What you have to do |
Repeat each record exactly as written, and drop any images.

--*--

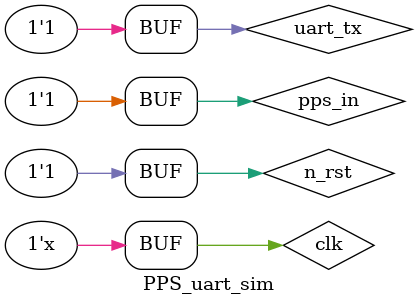
<source format=v>
`timescale 1ns / 1ps


module PPS_uart_sim(

    );
    reg pps_in;
    reg n_rst;
    reg clk;
    reg uart_tx;
    wire uart_rx;
    wire pps_outlidar;
    wire pps_outsoc;
    wire pps_outcamera1;
    wire pps_outcamera2;
    wire pwm_sig1;
    wire pwm_sig2;
    
    initial begin 
     pps_in =1'b0;
     clk =1'b0;
     n_rst =1'b0;
     uart_tx =1'b1;
     #10
       n_rst =1'b1;
       
 
    end 
   always #10 clk = ~clk;
   always begin 
     pps_in =0;#500000;
     pps_in =1;#1000;
     
     end
 PPS_delay_Uart#
(
	.CLK_FRE(50)      //clock frequency(Mhz)
)pps_test
(
    .PPS_in(pps_in),                   //input origin pps                 
    .sys_clk(clk),                    //
    .rst_n(n_rst),
    .uart_rx(uart_tx),
    .uart_tx(uart_rx),
    //input[7:0] Delay_ms_from,            //delay request
    .PPS_out_lidar(pps_outlidar),
    .PPS_out_soc(pps_outsoc),
    .PPS_out_camera1(pps_outcamera1),
    .PWM_sig1(pwm_sig1),
    .PWM_sig2(pwm_sig2),   
    .PPS_out_camera2(pps_outcamera2)      
    );
endmodule

</source>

--*--

Your solution |
<source format=v>
`timescale 1ns / 1ps


module PPS_uart_sim(

    );
    reg pps_in;
    reg n_rst;
    reg clk;
    reg uart_tx;
    wire uart_rx;
    wire pps_outlidar;
    wire pps_outsoc;
    wire pps_outcamera1;
    wire pps_outcamera2;
    wire pwm_sig1;
    wire pwm_sig2;
    
    initial begin 
     pps_in =1'b0;
     clk =1'b0;
     n_rst =1'b0;
     uart_tx =1'b1;
     #10
       n_rst =1'b1;
       
 
    end 
   always #10 clk = ~clk;
   always begin 
     pps_in =0;#500000;
     pps_in =1;#1000;
     
     end
 PPS_delay_Uart#
(
	.CLK_FRE(50)      //clock frequency(Mhz)
)pps_test
(
    .PPS_in(pps_in),                   //input origin pps                 
    .sys_clk(clk),                    //
    .rst_n(n_rst),
    .uart_rx(uart_tx),
    .uart_tx(uart_rx),
    //input[7:0] Delay_ms_from,            //delay request
    .PPS_out_lidar(pps_outlidar),
    .PPS_out_soc(pps_outsoc),
    .PPS_out_camera1(pps_outcamera1),
    .PWM_sig1(pwm_sig1),
    .PWM_sig2(pwm_sig2),   
    .PPS_out_camera2(pps_outcamera2)      
    );
endmodule

</source>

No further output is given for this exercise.